At other end of spectrum, the cover for The Wall is very, very minimalist. How did that come together?
That had to be done very quickly, because the album was coming out. It’s like the video I made of “Another Brick in the Wall Part 2,” which had to be done in literally two days. But it was difficult with the album cover, because I had to invent all the characters there and then very, very quickly. Roger and the gang were down in France at the time, recording. I remember going down there and making sketches on Roger’s kitchen table of what these characters could look like. I didn’t want to make them too human looking, because they wouldn’t stay in the mind. I wanted some sort of strange-looking creatures that would stick in the mind and perhaps become iconic. And so, I went for these rather weird figures.
Roger himself thought The Wall cover should be just a wall, bricks with no illustration on it. Eventually, the producers wanted the name, “Pink Floyd’s The Wall,” put onto the blank bricks, but Roger didn’t want me to write it on the bricks. So I had to write it on a separate piece of cellophane, which in the original came separately and was just placed over the bricks, so that when you took the shrink-wrap off, it fell away, and you got a plain brick cover.
You mentioned earlier that you set out to make iconic images — and you certainly achieved it, which obviously doesn’t happen every day. Why do you feel these images for the album, and for the film, resonate with people so much?
To a certain extent, I guess, it’s repetition. [laughs] Like the Rolling Stones’ tongue. You see it so often, you just know immediately when you see it what it is and what it means, and what’s behind it. That’s repetition, I guess. It’s hard. I remember, when I came to do this Wall cover thinking, “Would it be realistic figures, or semi-cartoon figures, like The Simpsons?” Anyway, I pushed it to the ones you probably know, and I’m not sure how or why I got there. Well, I know why — because I had to come up with something different, something that would remain. But it is very hard, of course. If everybody could produce an iconic image every day of the week, they would be very rich.
Are there any fan tributes or compliments that you’ve received for your work on The Wall that were particularly meaningful to you?
Yes! There was a very nice guy who wrote to me asking if I could send him my signature. And I said, “What do you want it for?” And he said, “Well, I have all of your images, the screaming heads, and hammers and everything tattooed onto my arm and chest, and I’d just like the signature.” So I said, “Well, of course, it’s your body.” And, very kindly, he sent me a VHS or DVD of him having the tattoo done onto his arm with my signature. And in the meantime, while he was having it done, the tattooist is mopping away the blood trickling down the arm, he said, “Mr. Scarfe, I want to thank you for what you did for me in the Gulf War.

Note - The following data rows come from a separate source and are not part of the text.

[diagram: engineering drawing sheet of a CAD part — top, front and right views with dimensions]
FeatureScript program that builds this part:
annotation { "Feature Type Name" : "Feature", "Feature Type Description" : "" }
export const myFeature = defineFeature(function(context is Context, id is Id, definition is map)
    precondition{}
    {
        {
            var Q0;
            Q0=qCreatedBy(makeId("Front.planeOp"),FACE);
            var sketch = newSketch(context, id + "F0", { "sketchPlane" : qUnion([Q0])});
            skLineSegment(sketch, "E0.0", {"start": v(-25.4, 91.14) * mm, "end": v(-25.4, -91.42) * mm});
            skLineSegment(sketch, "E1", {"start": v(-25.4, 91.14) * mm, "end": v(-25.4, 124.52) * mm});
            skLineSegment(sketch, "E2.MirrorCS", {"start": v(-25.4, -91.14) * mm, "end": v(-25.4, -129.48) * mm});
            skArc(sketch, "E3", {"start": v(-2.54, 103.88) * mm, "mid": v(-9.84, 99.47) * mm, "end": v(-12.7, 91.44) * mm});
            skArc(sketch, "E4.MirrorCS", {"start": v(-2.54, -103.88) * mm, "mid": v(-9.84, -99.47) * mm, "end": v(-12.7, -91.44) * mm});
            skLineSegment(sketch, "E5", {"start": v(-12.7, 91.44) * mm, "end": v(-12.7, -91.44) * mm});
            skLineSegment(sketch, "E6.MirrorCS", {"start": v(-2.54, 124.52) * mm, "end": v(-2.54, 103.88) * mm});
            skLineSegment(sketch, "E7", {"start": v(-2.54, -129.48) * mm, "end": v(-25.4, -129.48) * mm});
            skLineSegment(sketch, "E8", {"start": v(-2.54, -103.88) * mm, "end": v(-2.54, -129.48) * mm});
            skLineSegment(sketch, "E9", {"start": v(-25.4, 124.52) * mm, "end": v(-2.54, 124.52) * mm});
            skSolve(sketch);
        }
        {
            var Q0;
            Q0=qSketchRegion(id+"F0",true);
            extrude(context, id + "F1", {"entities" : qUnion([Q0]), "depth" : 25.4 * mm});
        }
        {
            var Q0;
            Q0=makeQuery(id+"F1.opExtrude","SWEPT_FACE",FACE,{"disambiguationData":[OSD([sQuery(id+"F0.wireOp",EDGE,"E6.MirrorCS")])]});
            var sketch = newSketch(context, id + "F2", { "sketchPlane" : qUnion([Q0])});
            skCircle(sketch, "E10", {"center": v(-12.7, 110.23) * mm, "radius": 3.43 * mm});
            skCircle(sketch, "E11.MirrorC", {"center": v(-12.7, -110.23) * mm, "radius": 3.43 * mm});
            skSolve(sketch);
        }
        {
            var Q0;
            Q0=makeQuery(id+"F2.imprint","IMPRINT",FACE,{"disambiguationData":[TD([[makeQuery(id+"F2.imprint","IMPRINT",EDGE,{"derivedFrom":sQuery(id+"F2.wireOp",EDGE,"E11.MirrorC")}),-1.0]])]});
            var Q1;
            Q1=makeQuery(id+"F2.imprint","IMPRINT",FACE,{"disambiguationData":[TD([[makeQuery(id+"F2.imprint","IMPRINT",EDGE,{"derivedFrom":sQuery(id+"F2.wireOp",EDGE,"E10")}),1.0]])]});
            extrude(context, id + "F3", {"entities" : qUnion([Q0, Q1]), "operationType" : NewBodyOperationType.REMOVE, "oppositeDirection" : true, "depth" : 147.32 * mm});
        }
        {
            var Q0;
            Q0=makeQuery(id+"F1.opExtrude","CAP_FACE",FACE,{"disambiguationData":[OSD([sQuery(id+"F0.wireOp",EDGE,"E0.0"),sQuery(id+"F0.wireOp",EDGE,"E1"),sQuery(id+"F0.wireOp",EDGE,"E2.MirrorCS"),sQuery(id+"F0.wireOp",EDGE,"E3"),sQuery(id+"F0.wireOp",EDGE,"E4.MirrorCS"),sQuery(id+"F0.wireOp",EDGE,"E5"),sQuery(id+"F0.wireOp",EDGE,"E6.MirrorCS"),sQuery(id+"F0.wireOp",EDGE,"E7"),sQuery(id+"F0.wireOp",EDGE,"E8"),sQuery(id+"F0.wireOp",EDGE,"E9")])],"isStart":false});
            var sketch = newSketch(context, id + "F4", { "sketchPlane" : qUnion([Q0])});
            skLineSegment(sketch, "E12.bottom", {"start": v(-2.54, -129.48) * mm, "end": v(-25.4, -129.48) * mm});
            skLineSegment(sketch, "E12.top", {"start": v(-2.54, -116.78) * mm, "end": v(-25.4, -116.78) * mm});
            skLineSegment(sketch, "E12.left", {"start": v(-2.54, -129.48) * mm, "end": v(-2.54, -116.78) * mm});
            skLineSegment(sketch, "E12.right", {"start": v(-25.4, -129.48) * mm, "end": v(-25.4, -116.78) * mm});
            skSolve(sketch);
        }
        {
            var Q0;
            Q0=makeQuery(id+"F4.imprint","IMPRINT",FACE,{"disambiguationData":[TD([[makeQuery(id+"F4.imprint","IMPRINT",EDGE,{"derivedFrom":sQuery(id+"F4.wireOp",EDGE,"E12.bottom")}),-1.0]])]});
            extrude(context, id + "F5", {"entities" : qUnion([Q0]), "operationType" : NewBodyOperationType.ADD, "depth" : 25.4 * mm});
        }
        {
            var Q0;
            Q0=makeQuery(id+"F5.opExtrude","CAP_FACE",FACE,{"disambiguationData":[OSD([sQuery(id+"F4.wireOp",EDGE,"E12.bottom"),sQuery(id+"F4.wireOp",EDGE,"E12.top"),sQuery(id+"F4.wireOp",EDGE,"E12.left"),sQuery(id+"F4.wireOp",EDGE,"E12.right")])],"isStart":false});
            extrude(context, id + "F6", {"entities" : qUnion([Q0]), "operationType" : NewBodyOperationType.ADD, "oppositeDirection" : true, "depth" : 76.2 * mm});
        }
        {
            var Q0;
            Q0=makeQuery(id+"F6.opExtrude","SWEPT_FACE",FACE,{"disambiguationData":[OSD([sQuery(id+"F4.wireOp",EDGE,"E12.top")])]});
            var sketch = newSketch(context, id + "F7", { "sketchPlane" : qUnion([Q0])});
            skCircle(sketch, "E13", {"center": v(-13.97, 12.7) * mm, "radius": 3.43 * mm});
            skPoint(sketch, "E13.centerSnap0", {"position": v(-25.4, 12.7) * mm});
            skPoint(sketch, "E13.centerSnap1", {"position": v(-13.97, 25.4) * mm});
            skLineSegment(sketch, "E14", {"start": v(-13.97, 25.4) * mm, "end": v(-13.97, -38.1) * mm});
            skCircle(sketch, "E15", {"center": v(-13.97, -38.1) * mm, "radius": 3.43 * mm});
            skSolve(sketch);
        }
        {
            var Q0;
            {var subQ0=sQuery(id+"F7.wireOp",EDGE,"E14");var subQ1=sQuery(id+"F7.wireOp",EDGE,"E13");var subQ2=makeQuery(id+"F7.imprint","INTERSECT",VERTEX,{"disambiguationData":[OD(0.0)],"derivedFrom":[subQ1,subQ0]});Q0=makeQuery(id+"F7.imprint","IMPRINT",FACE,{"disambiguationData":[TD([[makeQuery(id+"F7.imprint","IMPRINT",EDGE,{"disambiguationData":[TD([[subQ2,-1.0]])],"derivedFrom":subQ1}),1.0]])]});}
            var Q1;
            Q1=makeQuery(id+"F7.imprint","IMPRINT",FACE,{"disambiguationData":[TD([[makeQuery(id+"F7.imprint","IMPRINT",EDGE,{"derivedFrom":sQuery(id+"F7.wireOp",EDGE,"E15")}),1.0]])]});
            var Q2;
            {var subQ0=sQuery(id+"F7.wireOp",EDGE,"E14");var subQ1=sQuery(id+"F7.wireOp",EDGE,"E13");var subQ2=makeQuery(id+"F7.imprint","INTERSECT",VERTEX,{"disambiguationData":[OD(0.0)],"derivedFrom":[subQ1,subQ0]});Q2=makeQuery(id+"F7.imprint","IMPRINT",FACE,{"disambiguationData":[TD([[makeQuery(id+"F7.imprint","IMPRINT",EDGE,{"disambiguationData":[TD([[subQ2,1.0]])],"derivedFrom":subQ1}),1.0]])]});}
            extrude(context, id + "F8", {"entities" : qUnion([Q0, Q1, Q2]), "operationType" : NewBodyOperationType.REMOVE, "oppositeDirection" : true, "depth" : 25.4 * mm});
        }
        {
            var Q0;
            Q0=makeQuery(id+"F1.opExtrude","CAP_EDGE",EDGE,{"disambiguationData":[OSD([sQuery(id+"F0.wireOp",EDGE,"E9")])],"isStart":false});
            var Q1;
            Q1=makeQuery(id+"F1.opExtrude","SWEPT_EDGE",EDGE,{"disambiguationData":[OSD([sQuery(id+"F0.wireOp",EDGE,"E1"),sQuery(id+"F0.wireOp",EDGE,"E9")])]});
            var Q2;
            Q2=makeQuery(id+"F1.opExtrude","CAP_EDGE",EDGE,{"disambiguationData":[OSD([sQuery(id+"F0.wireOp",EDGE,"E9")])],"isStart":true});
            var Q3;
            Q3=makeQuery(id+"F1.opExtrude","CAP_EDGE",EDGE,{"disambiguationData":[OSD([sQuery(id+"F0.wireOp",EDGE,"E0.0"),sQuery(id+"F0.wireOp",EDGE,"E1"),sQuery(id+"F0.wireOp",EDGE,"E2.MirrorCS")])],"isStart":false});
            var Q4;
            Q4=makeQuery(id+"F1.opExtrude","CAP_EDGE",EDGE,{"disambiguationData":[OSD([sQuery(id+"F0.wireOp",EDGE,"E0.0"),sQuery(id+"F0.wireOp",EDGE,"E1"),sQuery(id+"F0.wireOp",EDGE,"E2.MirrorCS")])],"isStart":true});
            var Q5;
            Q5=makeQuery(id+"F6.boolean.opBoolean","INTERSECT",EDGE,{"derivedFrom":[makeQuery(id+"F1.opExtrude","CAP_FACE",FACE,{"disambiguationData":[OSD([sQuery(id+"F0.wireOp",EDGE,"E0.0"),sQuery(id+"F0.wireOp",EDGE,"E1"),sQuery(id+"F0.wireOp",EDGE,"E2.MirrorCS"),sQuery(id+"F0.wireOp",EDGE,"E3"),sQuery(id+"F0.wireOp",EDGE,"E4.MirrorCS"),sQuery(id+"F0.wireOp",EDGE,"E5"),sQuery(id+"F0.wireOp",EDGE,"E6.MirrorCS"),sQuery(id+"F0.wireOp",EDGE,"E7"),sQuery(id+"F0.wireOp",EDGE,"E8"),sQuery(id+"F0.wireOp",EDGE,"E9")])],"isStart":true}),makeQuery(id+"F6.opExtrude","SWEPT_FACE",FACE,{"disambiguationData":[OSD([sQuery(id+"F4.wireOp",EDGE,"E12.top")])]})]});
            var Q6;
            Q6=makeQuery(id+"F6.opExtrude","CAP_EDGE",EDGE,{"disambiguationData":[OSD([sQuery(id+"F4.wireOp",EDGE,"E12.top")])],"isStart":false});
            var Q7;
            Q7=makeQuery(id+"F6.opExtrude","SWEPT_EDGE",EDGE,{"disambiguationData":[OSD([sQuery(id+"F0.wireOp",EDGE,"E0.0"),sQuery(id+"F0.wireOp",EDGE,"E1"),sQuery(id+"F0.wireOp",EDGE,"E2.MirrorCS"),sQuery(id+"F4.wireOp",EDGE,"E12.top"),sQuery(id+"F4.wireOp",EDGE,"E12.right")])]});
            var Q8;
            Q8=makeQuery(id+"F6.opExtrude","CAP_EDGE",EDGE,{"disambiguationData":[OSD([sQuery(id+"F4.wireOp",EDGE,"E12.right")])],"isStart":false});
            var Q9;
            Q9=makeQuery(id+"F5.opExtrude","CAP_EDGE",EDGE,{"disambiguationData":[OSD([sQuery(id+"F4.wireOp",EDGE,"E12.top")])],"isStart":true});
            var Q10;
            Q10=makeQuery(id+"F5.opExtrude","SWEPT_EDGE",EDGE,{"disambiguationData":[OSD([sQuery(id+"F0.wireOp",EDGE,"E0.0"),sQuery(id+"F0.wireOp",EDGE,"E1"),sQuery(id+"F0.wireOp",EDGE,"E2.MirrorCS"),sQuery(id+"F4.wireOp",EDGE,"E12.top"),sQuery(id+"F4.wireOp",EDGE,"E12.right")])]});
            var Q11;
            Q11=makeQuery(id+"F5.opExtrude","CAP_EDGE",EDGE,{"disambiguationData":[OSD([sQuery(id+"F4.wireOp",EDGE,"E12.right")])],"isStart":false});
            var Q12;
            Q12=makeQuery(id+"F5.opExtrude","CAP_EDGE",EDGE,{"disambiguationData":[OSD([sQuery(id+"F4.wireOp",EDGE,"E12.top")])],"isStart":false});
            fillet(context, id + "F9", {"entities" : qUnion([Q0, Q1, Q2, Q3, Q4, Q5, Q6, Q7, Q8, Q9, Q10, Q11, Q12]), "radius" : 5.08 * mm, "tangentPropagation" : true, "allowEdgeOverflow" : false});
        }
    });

Your images and the music of Pink Floyd got me through.” I thought, “This is incredible.” But he really meant it, because at the end, he said, “In token for what you’ve done for me, I’m going to send you my Gulf War medal.” Which he did. He sent me his Gulf War medal! Now, naturally, I sent it back, and I said, “You’re the hero. I’m just an artist. I don’t do what you did.” But that’s extraordinary. That just shows what power music and images can have for people, so I will always remember that. I’ve got a photograph of him. Eventually, Roger signed his arm too, but I think that with a Sharpie not with a tattoo needle.
Music and images are very evocative. You can remember songs when you met your girlfriend or your boyfriend — Frank Sinatra, Ella Fitzgerald, or whatever your era happens to be. There are certain of pieces of music that bring the whole of that back for you.